Big Day for Bonds!

Markets are closing out a wild day that has seen the DJIA plummet over 1,800 points while the long-bond has rallied almost 2 1/2 points. The combination of Second-Wave Covid-19 fears and yesterday’s apparent lack of sufficient cheerleading on the part of Chairman Powell have sparked a sudden adjustment in investors’ outlooks.

Despite yesterday’s pledge to keep rates low and asset purchases high, Mr. Powell’s somber, yet realistic, description of the nation’s economic challenges seem to have come as a surprise to equity investors.
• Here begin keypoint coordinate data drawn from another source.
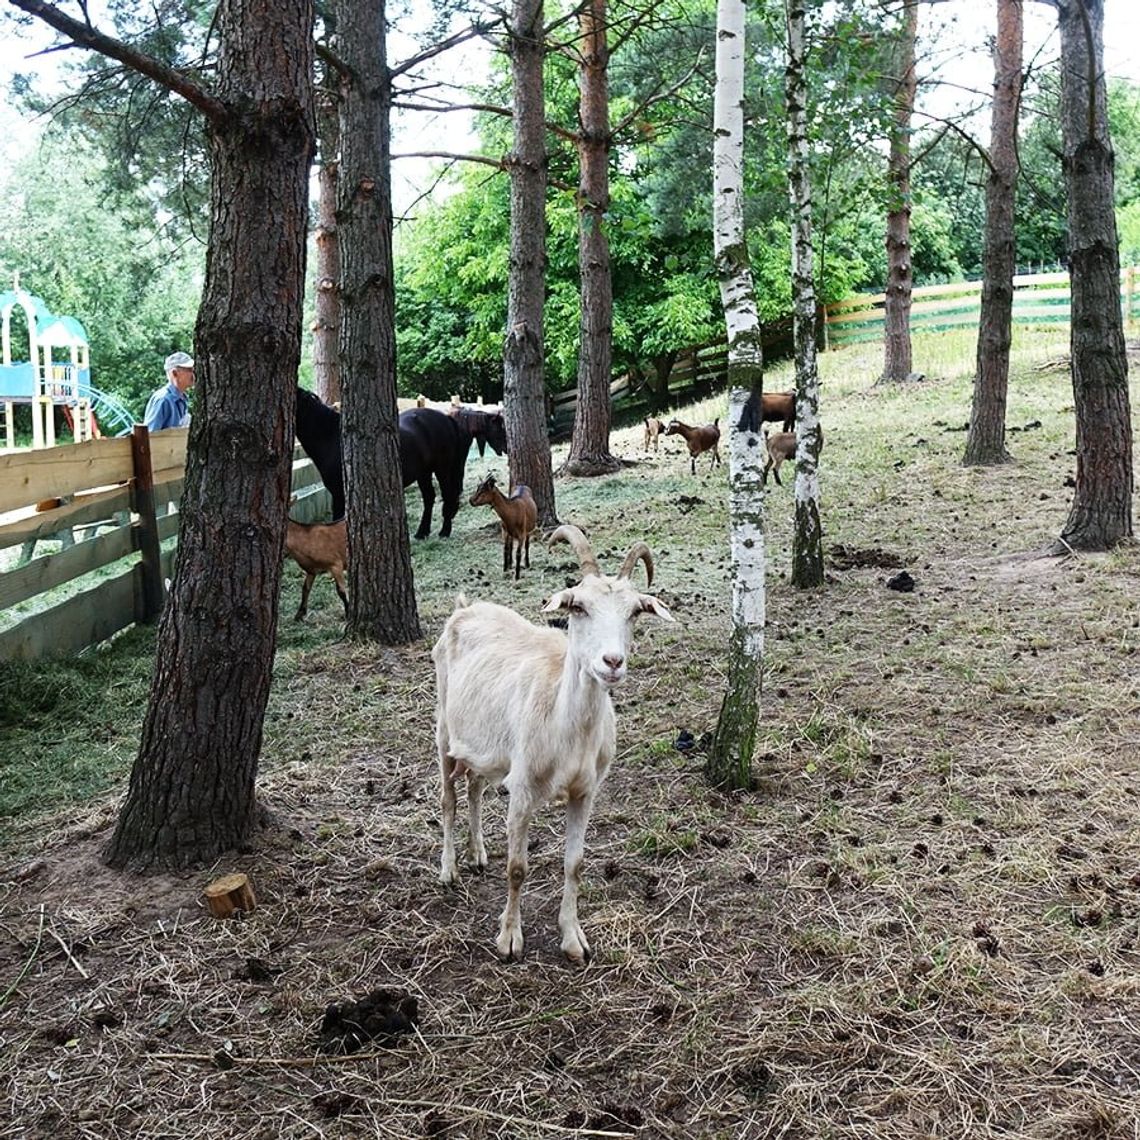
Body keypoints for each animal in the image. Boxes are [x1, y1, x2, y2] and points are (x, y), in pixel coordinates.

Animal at [294, 387, 508, 538]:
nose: (505, 448)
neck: (332, 437)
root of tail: (447, 419)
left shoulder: (340, 494)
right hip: (424, 473)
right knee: (429, 498)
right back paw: (422, 532)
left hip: (442, 468)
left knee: (447, 495)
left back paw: (444, 531)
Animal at [430, 524, 670, 962]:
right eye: (578, 607)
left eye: (634, 612)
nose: (612, 662)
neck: (567, 731)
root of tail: (464, 608)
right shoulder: (522, 787)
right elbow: (517, 868)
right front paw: (509, 939)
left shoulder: (585, 791)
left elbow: (575, 863)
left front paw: (574, 939)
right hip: (443, 726)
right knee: (448, 797)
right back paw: (449, 870)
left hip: (485, 744)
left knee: (474, 786)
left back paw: (477, 855)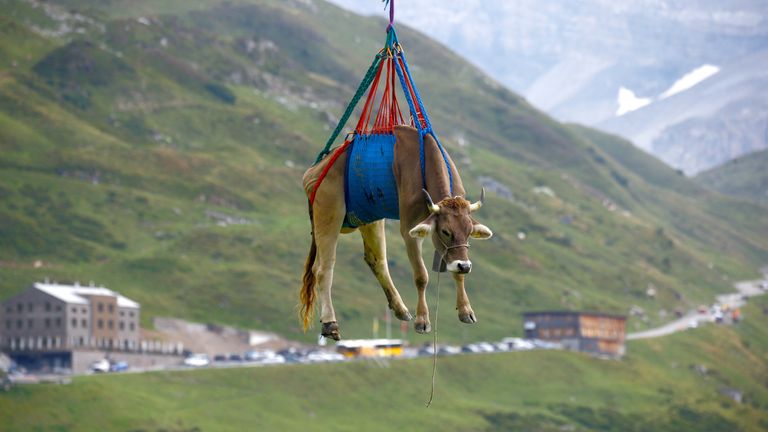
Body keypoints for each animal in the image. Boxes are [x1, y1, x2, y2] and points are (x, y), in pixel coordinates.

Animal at [300, 125, 492, 340]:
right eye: (445, 231)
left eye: (468, 232)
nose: (465, 265)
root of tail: (315, 170)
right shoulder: (409, 229)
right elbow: (421, 275)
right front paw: (422, 320)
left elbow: (457, 274)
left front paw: (466, 311)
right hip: (328, 212)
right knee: (323, 268)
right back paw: (330, 323)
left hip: (370, 217)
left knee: (377, 261)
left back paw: (401, 309)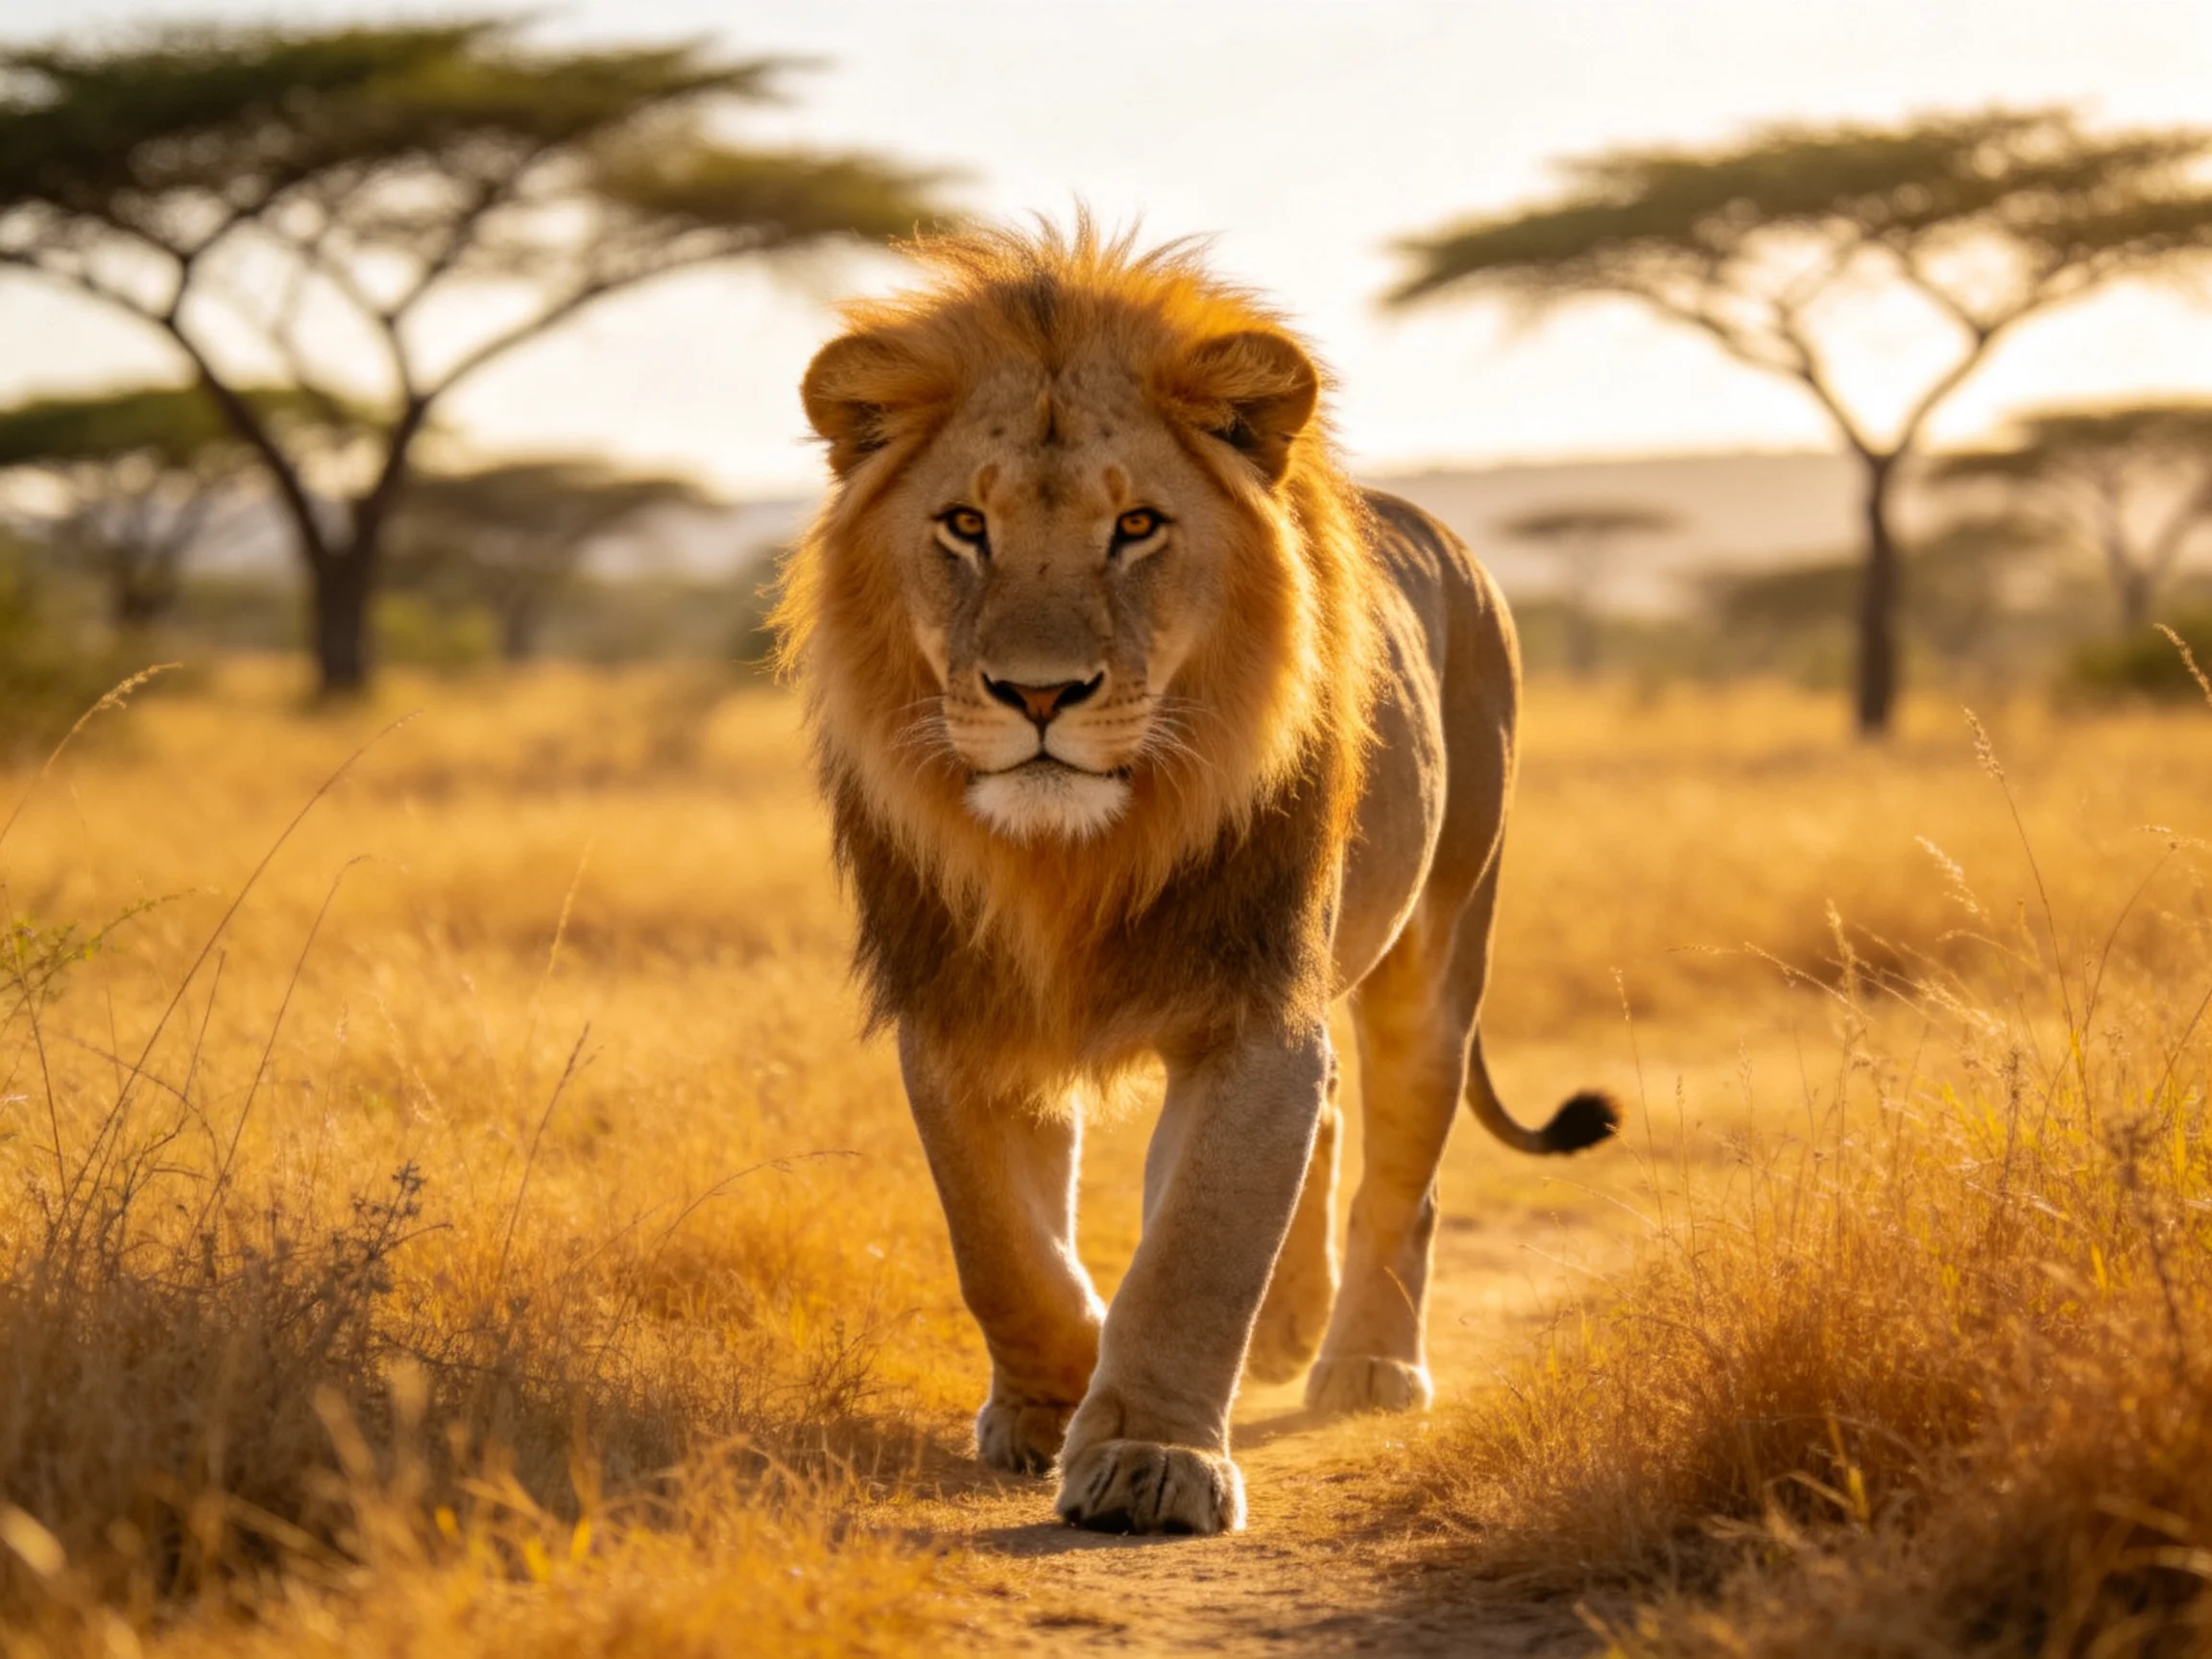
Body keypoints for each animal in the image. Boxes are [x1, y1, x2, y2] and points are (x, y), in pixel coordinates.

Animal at [777, 221, 1618, 1538]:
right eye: (964, 524)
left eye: (1137, 528)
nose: (1038, 694)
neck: (1068, 859)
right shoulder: (960, 1007)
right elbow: (1001, 1247)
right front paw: (1050, 1400)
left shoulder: (1247, 1007)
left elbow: (1196, 1246)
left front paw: (1150, 1457)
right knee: (1334, 1122)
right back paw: (1282, 1334)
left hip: (1440, 943)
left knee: (1404, 1170)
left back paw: (1364, 1364)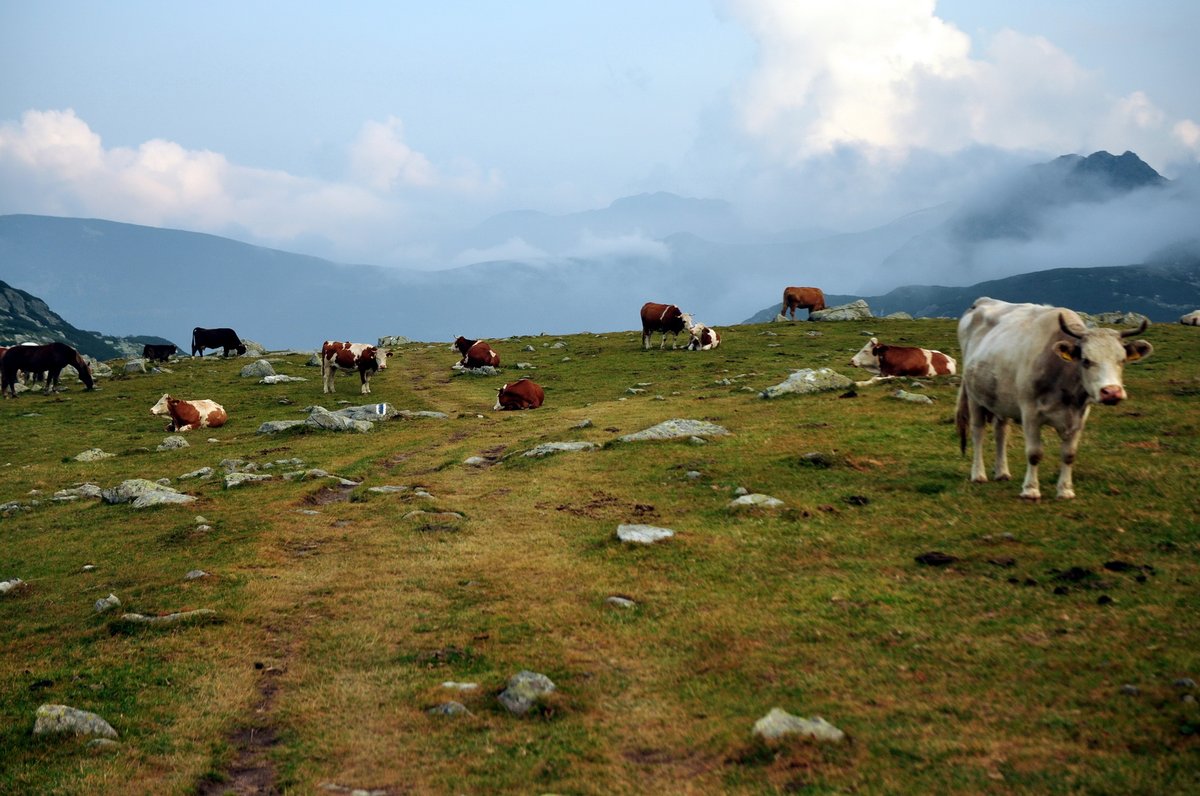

In its Summary of Economic Projections, the Committee’s median expectation for 2020 GDP to fall 6.5% likewise appears to have surprised many market participants. In its member survey of Unemployment expectations, the median response of a 9.3% Unemployment Rate wasn’t what equity investors wanted to hear, either. One can only wonder what it is they thought they were going to hear.

Bond investors heard that rates will be lower for longer and the Fed’s money pump will keep pumping money. That seems to be enough to have pushed the Ten-Year’s yield down to around 66 basis points while the Long Bond’s rally has driven that yield down to around 1.40%. And that on a day when the Treasury brought 19B brand new 30-years to market. Gold’s shine has dulled by about $10 to $1,728 while crude oil’s cruddy day gave up $3.50/barrel to around $36. Tomorrow morning brings news of Import and Export Prices along with the University of Michigan’s preliminary report on Consumer Sentiment.